[ФРАГМЕНТ ДОКУМЕНТА]

А положение в литературе к тому времени резко изменилось. Здесь начали править бал новоявленные «мастера классового искусства» — «пролетарские» и «комсомольские» поэты. На одну из первых клюевских поэм советского времени «Деревня», написанную в 1926 году, с ожесточением набросились стихотворец А. Безыменский, критики Г. Лелевич, Л. Авербах и др. Н. Клюев вынужден был оправдываться и защищаться. Он писал в творческий союз: «Поэма “Деревня”, не гремя победоносной медью, до последней глубины пронзила болью свирелей, рыдающих в русском красном ветре, в извечном вопле к солнцу наших нив и чернолесий... Если средиземные арфы живут в веках, если песни бедной, занесенной снегом Норвегии на крыльях полярных чаек разносятся по всему миру, то почему же русский берестяной Сирин должен быть ощипан и казнен за свои многопестрые колдовские свирели — только лишь потому, что серые, с невоспитанным для музыки слухом обмолвятся люди, второпях и опрометчиво утверждая, что товарищ маузер сладкозвучнее хоровода муз?..»

По сути дела весь 20 век не прекращалось это противостояние двух точек зрения на искусство: оставаться ли русскому искусству национальным, самобытным или согласиться на его замену размытым, интернациональным, не имеющим корней псевдоискусством безродных ремесленников, идеологических крикунов? Все чаще «русский берестяный Сирин», выражаясь словами Клюева, оказывался «ощипан и казнен за свои многопестрые колдовские свирели».

К примеру, в шестидесятые годы, когда пышным цветом расцвела «эстрадная поэзия», в моде были стихотворная публицистика, рифмованные клятвы. Особо усердствовали в их сочинении Р. Рождественский, Р. Казакова, Е. Евтушенко, А. Вознесенский, А. Дементьев. Почитать их, так более идейных, правильных, целеустремленных и преданных «идеалам» не было в стране. Впрочем, излишняя лозунговость, публицистичность отличали и некоторые стихи поэтов военного поколения, выстрадавшего свое право на нравственные обобщения. Но молодые были горластей и быстрей находили отклик у своих ровесников. А ровесники рвались действовать — «покорять» тайгу, строить самые крупные в мире гидроэлектростанция, возводить города.

И как-то забылось, что всего лишь поколением раньше в России жили поэты, хорошо понимавшие: искусство — это не лозунг, не митинговый призыв, а исповедь. Один из таких поэтов — Николай Клюев:

Чтоб пахнуло розой от страниц

И стихотворенье садом стало,

Барабанной переклички мало,

Надо слышать клекоты орлиц,

В непролазных зарослях веприц —

На земле, которой не бывало.

 

До чудесного материка

Не доедешь на слепых колесах.

Лебединый хоровод на плесах,

Глубину и дрему тростника

Разгадай, где плещется строка,

Словно утро в розовых прокосах.

[/ФРАГМЕНТ ДОКУМЕНТА]
[ПРЕДОСТАВЛЕННЫЕ ЗАПИСИ]

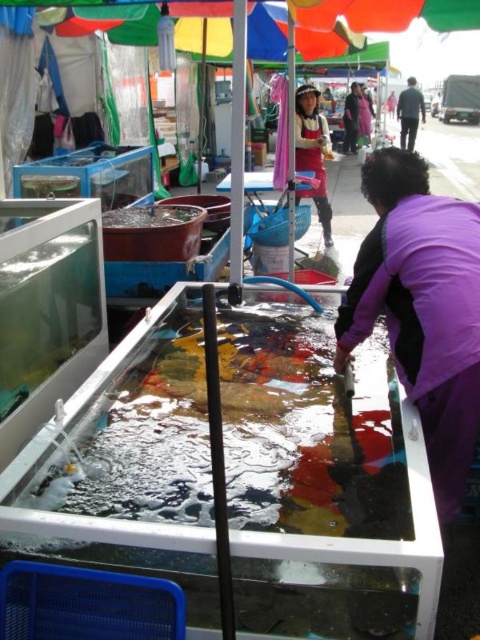
Between purple matte jacket at lower right and dark gray sweater at upper right, which one has more height?

dark gray sweater at upper right

Between purple matte jacket at lower right and dark gray sweater at upper right, which one is positioned higher?

dark gray sweater at upper right is higher up.

Find the location of `purple matte jacket at lower right`. purple matte jacket at lower right is located at coordinates (421, 308).

Which is more to the left, matte purple jacket at center or dark gray sweater at upper right?

From the viewer's perspective, matte purple jacket at center appears more on the left side.

Who is more forward, (314, 200) or (405, 132)?

Positioned in front is point (314, 200).

Is point (310, 128) farther from viewer compared to point (417, 115)?

That is False.

Image resolution: width=480 pixels, height=640 pixels. I want to click on matte purple jacket at center, so click(312, 152).

Can you confirm if purple matte jacket at lower right is shorter than matte purple jacket at center?

Yes, purple matte jacket at lower right is shorter than matte purple jacket at center.

Is purple matte jacket at lower right smaller than matte purple jacket at center?

Yes.

Where is `purple matte jacket at lower right`? purple matte jacket at lower right is located at coordinates (421, 308).

In order to click on purple matte jacket at lower right in this screenshot , I will do `click(421, 308)`.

[/ПРЕДОСТАВЛЕННЫЕ ЗАПИСИ]

__ИЗУЧИТЕ МАТЕРИАЛ__:
- a) Переведите на английский язык предложение из фрагмента о Николае Клюеве: «Н. Клюев вынужден был оправдываться и защищаться».
- b) Напишите продолжение фрагмента о Николае Клюеве, начав сразу после последней приведенной в нем стихотворной строки.

__ОТВЕТЫ ПО ЗАДАНИЯМ__:
- a) N. Klyuev was forced to justify and defend himself.

- b)
Я люблю малиновый падун,

Листопад горящий и горючий,

Оттого стихи мои, как тучи

С отдаленным громом теплых струн…

 

***

А власть, развернув коллективизацию и индустриализацию, устраивая по-новому быт людей, ожесточенно борясь с религией, отсекала тех поэтов и прозаиков, которые продолжали думать, что искусство — это не лозунг и не служанка пропаганды. Подлинная поэзия все чаще подменялась ее идеологическими подделками. При этом наиболее оголтелую травлю «попутчиков» — писателей «не советских», «не пролетарских» — вели функционеры из литературных групп — «рапповцы», «напостовцы», активисты объединения «Кузница». Они науськивали власть на талантливых литераторов. Критик О. Бескин писал о стихах Н. Клюева и его друга поэта С. Клычкова: «Любовь к природе в творчестве этих писателей — только антитеза ненависти к городу, фабрике, машине, пролетариату, а синтез — это власть кулачья, построенная на богом данной природе». «В стихах типа Клычкова и Клюева мы видим воспевание косности и рутины, словом, апологию “идиотизма” деревенской жизни», — вторил ему А. Безыменский.

Поэты такого мощного духовного поля, как А. Белый, Н. Клюев, О. Мандельштам, А. Ахматова, жившие в стране, стали для новых литературных вождей главными врагами: многие «пролетарские» и «комсомольские» поэты понимали, что на фоне этих крупных мастеров они выглядят убого. «Кулацкий поэт», «мракобес», «сектант» — как озлобленный лай, неслось в сторону Клюева. И травля завершилась в духе времени: в 1934 году он был арестован.

«Я сгорел на своей “Погорельщине” (имеется в виду поэма с таким названием. — А.Р.), как некогда сгорел мой прадед протопоп Аввакум на костре пустозерском. Кровь моя волей или неволей связует две эпохи: озаренную смолистыми кострами и запалами самосожжений эпоху даря Феодора Алексеевича и нашу, такую юную и потому многого не знающую», — писал Николай Клюев в своей первой весточке из заточения С. Клычкову.

«Погорельщина» — это символ погибающей русской деревни. Перелом, происходивший здесь на рубеже двадцатых-тридцатых годов был равнозначен для Клюева церковному расколу семнадцатого века: как сказочный Китеж-град, уходят из крестьянской жизни вековой уклад, вековые православные традиции, вековая народная мораль. Недаром мать поэта была знаменитой в родной округе плачеей, вопленницей по умершим — Клюев тоже создал плач, в котором обнажена кровоточащая душа, в котором сошлись темные пророчества и светлая сыновья мольба. Одна из современниц так передавала свое впечатление от авторского чтения поэмы: «Клюев стал читать... Читал предельно просто, но все были словно заколдованы... Колдовство исходило от самого облика поэта, от его простого, казалось бы, чтения».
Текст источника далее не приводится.